A hands down conference highlight was the moment Blackfoot filmmaker and guest speaker Cowboy Smithx — a fierce but hopeful intellectual with an interest in Indigenous identity and a healthy future for the planet — took the stage.
“Indigenous tourism can work if there is a consideration for all things sustainable. Then, the next big step is authenticity. When you align these intentions together, you’re setting yourself up for success,” said Smithx, the founder of REDx Talks.
“But you also have to consider the reberveration of the frequencies of the land. This has been missing from the Canadian spectrum of identity. Indigenous people have the wifi password to nature, yet Canadians rarely recognize Indigenous connections,” he continued, commenting that he grew up in Southern Alberta as a minority and a foreigner in his own land. (“A very interesting psychological experience for any child to navigate.”)
“This is the only place on the planet you’re going to find those specific connections. You can’t go to Africa to experience the Haida. Or to Europe to experience the Mohawk. And you can’t learn about the Blackfoot way of knowing in Asia. We’ve been waiting in the wings to activate our knowledge. We want to see society thrive and we want to help each other. Tourism can work as a beacon. We have a chance to build a country that is a real country, but that Canada is still to be determined.”
People, continued Smithx, should consider upcoming generations when they make decisions, and conduct themselves as responsible “ancestors of the future.”
The 2017 International Aboriginal Tourism Conference wrapped up with Tsuut’ina-inspired dance performances, music by Blue Moon Marquee and an Awards Gala.

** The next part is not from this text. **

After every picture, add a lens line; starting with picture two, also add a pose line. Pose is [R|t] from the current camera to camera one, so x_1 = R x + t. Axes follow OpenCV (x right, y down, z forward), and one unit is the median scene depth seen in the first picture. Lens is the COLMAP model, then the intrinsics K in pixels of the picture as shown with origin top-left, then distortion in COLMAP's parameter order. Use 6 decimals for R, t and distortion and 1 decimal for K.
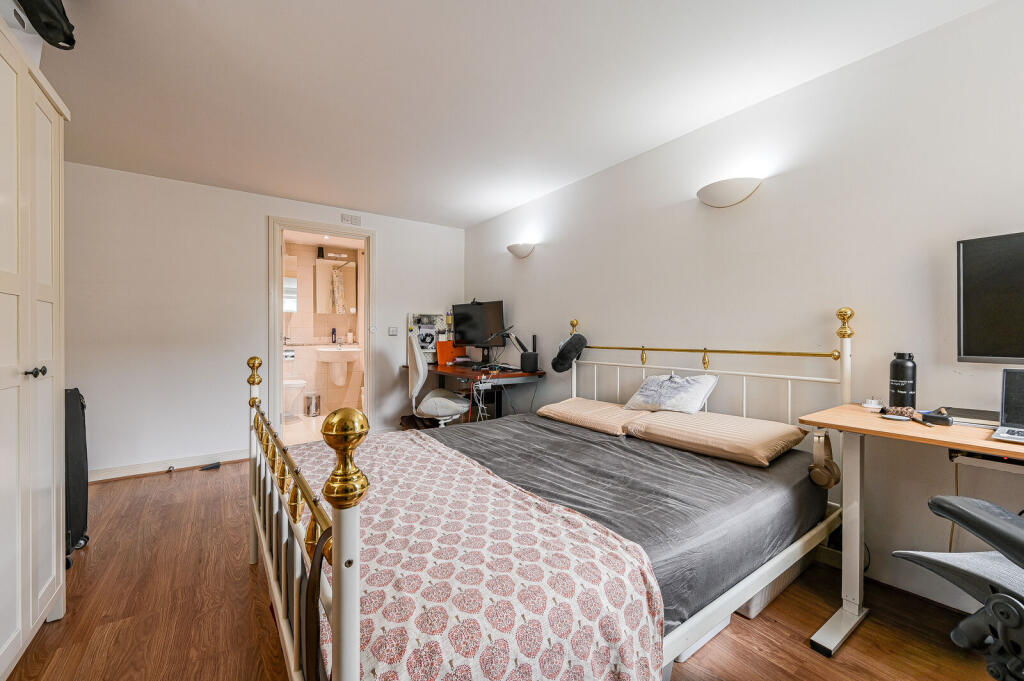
lens RADIAL K [[398.9, 0, 517.3], [0, 398.9, 337.6], [0, 0, 1]] dist [0.001652, 0.000001]
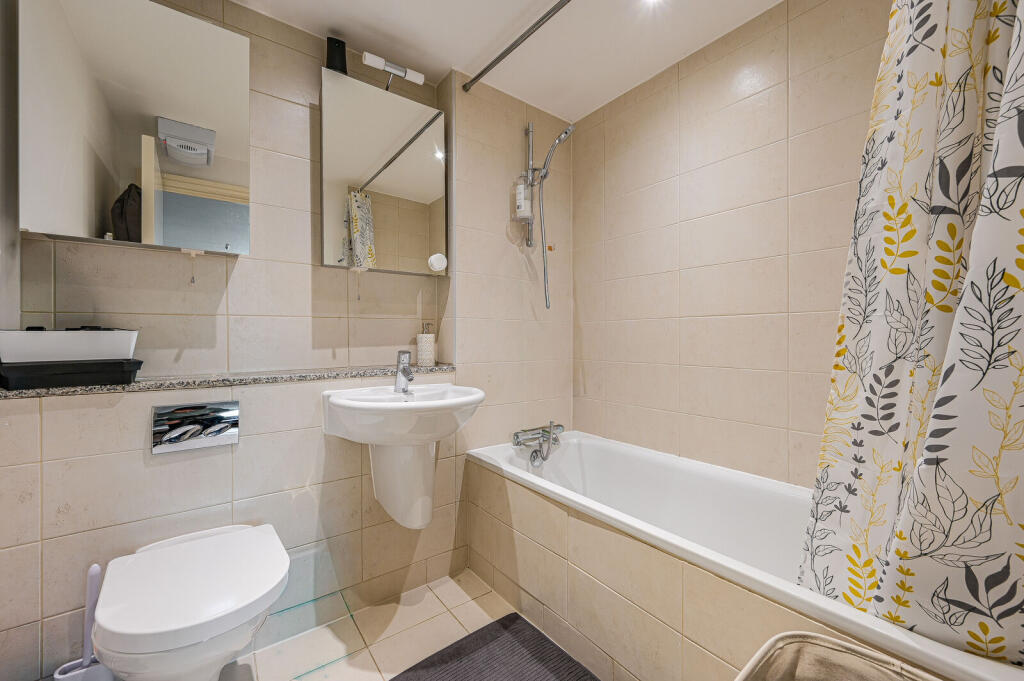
lens RADIAL K [[398.9, 0, 508.4], [0, 398.9, 338.6], [0, 0, 1]] dist [0.001652, 0.000001]
pose [[0.999976, -0.005381, 0.004280, -0.357208], [0.005369, 0.999982, 0.002767, -0.008519], [-0.004295, -0.002744, 0.999987, 0.685528]]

I recently visited Spirit Bear Lodge which is located in Canada’s Great Bear Rainforest, often referred to as Canada’s Galapagos, so it was thrilling to see this exceptional community-run operation win the Indigenous Adventure Award. (Believe me, you want to visit this magical place.)

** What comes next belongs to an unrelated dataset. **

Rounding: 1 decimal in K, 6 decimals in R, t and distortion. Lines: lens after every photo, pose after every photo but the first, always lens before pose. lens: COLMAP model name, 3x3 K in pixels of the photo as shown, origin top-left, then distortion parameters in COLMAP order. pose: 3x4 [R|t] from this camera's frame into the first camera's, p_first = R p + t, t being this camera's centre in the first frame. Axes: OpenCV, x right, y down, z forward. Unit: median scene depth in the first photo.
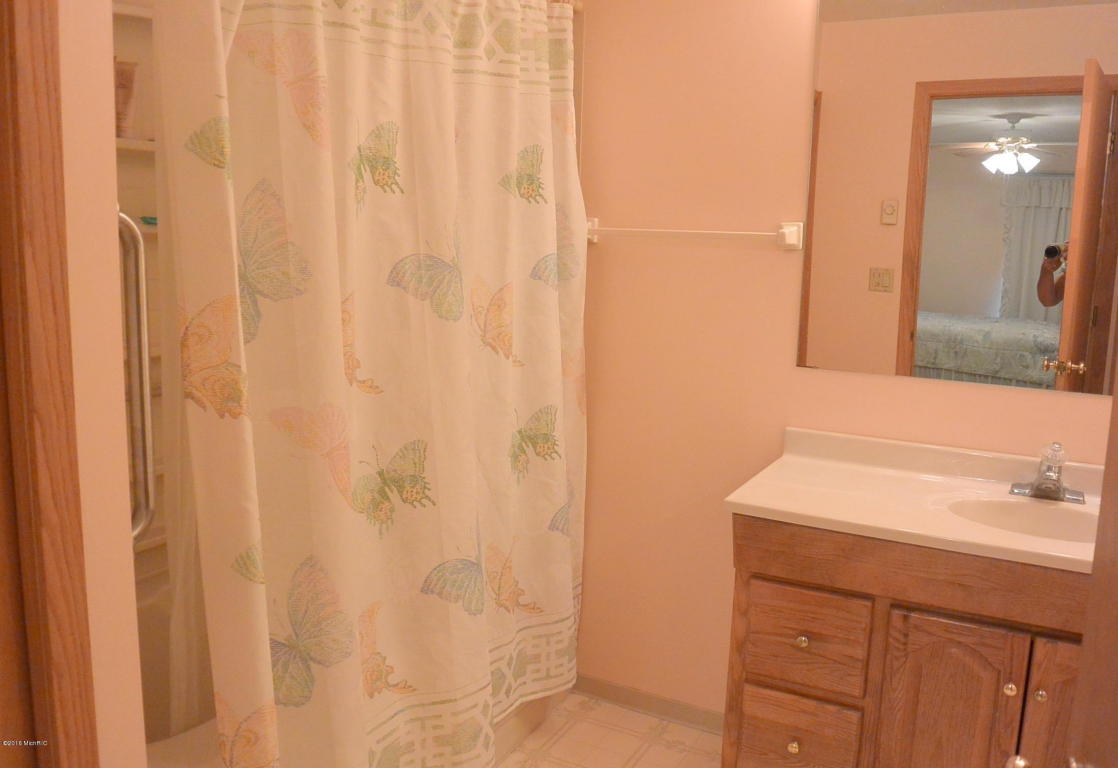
lens RADIAL K [[912.0, 0, 558.1], [0, 912.0, 384.2], [0, 0, 1]] dist [-0.102800, -0.005285]
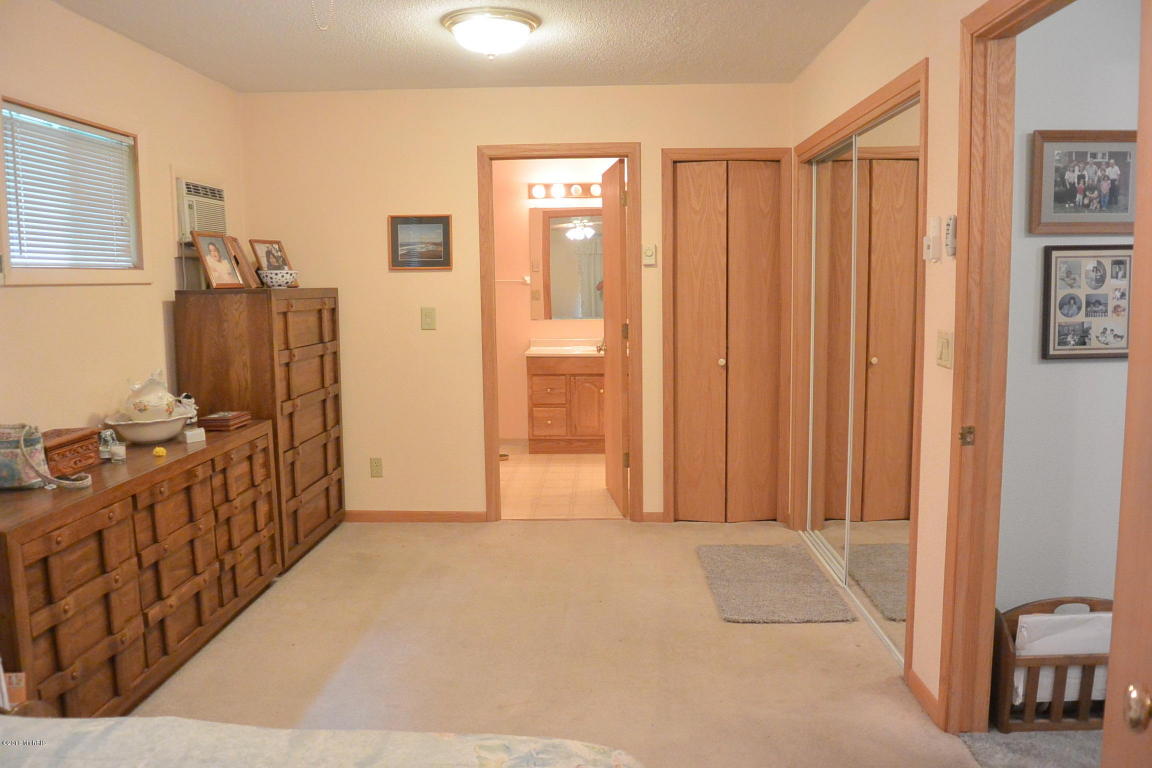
lens RADIAL K [[890.0, 0, 576.6], [0, 890.0, 383.4], [0, 0, 1]] dist [-0.076956, 0.020198]
pose [[0.891990, -0.089396, 0.443129, -1.172398], [0.106567, 0.994208, -0.013943, 0.305101], [-0.439315, 0.059659, 0.896350, -2.194148]]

Marketing Campaign of the Year winner went to Summer Solstice Indigenous Festival 2017, Most Improved Business of the Year was awarded to Tourism Wendake and Most Inspiring Cultural Ambassador was given to Scott Hudson, Northern Lights Dog Sledding.
Here at home in Alberta, Spotted Elk Camps won Alberta Indigenous Experience Award (Indoor), Mahikan Trails & Painted Warriors tied for Alberta Indigenous Experience Award (Outdoor), Grey Eagle Resort won Alberta Indigenous Lodging Award and Moonstone Creation was the recipient of the Alberta Indigenous Artist/Event Award.
Overall, the 2017 International Aboriginal Tourism conference was nothing if not ambitious. I’m struck by this fact, especially given that I attended last year’s excellent event in Nova Scotia.
No question, the Indigenous tourism movement has gained major traction in short order and the momentum is impressive. With this observation in mind, it makes sense to give the last word to ITAC President and CEO Keith Henry.
“We need to commit to being the best we can be,” declared one of Indigenous tourism’s most impassioned leaders to the sold-out house of conference delegates.
“People want a great experience. That’s our job.”